→ **Fragmento del documento**:
_ _ _ _ _ _ _

El pasado fin de semana terminó la 27a edición de la Feria Internacional del Libro (FIL) de Lima. Como todos los años, la afluencia de público fue masiva. Durante dos semanas y media, autores, editores y lectores nos hemos encontrado, compartido y conversado. Hemos disfrutado de los libros, las firmas y las conferencias. Quizá las ventas fueron menores que en el 2022, un año marcado por el regreso a la presencialidad después de la pandemia, pero aun así ha sido un éxito indudable, en términos económicos, sociales y culturales.
La Feria del Libro de Lima tiene dos características que la hacen diferente de sus similares de otras capitales de América Latina: coincide con el feriado de Fiestas Patrias y se ubica en un emplazamiento que podríamos llamar “neutral”, en una zona de clase media, fácilmente accesible tanto desde los barrios de alto nivel socioeconómico como desde las zonas de nivel socioeconómico bajo.

_ _ _ _ _ _ _

→ **Tarea asignada**: Prolonga el fragmento sobre la Feria Internacional del Libro de Lima a partir de su última oración. Los ítems proceden de una fuente ajena al fragmento.

_ _ _ _ _ _ _

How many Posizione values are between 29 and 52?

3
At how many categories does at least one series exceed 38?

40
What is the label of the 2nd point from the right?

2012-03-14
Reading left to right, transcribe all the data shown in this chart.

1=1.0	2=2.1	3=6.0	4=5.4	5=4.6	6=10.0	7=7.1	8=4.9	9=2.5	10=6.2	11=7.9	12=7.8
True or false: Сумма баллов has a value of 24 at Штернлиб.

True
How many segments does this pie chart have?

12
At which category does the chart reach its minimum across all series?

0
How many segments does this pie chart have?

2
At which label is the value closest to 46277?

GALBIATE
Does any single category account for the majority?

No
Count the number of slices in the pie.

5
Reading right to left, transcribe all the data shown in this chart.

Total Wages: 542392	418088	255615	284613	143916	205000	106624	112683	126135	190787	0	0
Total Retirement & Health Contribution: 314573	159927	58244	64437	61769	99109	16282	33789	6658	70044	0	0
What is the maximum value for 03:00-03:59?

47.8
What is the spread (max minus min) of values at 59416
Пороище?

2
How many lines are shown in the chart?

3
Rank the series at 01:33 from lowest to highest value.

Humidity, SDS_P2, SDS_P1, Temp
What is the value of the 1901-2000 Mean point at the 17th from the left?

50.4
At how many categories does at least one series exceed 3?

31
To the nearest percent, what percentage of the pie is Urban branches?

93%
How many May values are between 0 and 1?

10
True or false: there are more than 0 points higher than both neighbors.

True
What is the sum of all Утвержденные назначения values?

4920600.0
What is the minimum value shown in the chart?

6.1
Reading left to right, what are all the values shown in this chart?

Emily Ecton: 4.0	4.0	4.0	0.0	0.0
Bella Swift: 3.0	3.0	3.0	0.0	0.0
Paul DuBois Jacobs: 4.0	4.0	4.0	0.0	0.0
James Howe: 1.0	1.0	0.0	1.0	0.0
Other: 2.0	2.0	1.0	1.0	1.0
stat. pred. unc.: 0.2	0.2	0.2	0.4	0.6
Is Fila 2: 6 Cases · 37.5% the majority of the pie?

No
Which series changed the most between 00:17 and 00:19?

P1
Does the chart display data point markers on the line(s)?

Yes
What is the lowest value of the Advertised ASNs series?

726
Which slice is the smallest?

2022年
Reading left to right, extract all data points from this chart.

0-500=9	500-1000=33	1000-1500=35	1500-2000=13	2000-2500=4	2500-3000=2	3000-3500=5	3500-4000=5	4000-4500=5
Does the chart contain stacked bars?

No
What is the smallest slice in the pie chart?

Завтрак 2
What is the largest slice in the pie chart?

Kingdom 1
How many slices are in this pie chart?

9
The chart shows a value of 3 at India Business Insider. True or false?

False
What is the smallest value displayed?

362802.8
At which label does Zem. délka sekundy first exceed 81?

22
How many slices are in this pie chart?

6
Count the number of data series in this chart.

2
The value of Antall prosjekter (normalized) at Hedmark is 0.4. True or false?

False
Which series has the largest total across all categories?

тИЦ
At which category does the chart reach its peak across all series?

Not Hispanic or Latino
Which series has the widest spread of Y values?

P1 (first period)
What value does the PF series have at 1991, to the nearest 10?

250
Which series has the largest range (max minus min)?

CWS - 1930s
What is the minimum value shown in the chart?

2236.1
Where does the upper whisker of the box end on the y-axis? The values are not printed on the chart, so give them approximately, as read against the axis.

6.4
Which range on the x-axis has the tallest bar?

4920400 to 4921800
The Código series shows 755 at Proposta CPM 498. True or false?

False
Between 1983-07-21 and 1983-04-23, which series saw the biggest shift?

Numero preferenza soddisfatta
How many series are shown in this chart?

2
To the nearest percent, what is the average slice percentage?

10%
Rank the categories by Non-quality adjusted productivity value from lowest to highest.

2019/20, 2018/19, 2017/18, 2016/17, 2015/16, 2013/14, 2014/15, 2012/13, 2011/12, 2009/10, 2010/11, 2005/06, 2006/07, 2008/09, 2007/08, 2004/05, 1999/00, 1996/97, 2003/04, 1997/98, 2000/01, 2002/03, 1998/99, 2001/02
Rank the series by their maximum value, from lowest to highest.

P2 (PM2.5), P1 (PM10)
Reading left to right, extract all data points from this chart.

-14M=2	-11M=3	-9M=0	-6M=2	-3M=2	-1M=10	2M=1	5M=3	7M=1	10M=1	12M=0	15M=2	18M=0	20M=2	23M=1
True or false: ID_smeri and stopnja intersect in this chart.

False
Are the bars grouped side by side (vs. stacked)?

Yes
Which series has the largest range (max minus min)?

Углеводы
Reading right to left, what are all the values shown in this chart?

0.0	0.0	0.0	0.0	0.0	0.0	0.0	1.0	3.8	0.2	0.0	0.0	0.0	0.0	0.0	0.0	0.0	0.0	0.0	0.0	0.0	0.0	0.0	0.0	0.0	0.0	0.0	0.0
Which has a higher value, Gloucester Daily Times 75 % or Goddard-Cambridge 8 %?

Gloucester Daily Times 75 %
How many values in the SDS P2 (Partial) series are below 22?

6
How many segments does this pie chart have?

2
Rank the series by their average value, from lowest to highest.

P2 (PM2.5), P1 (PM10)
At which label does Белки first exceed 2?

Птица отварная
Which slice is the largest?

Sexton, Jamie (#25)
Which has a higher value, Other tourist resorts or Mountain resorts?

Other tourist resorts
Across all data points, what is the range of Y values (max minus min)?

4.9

_ _ _ _ _ _ _

→ **Respuesta redactada**:
Estos dos elementos hacen que sea un evento singular. Es mucho más que una feria comercial. Es un lugar de encuentro y un evento familiar. Incluso se puede decir que, para un sector importante de la población limeña que no puede salir de vacaciones, ir a la feria se ha convertido en parte del ritual de Fiestas Patrias. Durante esos días, es frecuente ver a diferentes generaciones de una misma familia, hojeando y comprando libros juntos. Y, lo que es más importante, en muchos casos, se trata de personas no habituadas a comprar libros, que durante estos días hacen su única incursión anual en busca de lecturas novedosas y a buenos precios.
Para muchos limeños, las librerías siguen siendo lugares intimidantes y alejados de sus vidas. En su mayoría, se sitúan en barrios de clase alta y están revestidas de un aura de reverencia, que hace que no todos se sientan cómodos en ellas. Esta es una más de las múltiples fracturas, en las que se mezclan clase social, nivel educativo y características étnico-culturales, que marcan nuestra vida cotidiana. Ojalá no existieran, pero existen.
Por su ubicación y características, en la FIL estos recelos se amortiguan. Es uno de los pocos espacios de encuentro cultural multiclasista con los que cuenta nuestra capital. Es cierto que no suelen acudir a ella los limeños de los dos extremos de la escala social, ni los más acomodados ni los de menores recursos. Pero durante los 17 días que dura es posible ver recorriendo las estanterías de los múltiples stands de la feria a familias de los sectores B, C y D, que juntos suman casi el 80% de la población de Lima.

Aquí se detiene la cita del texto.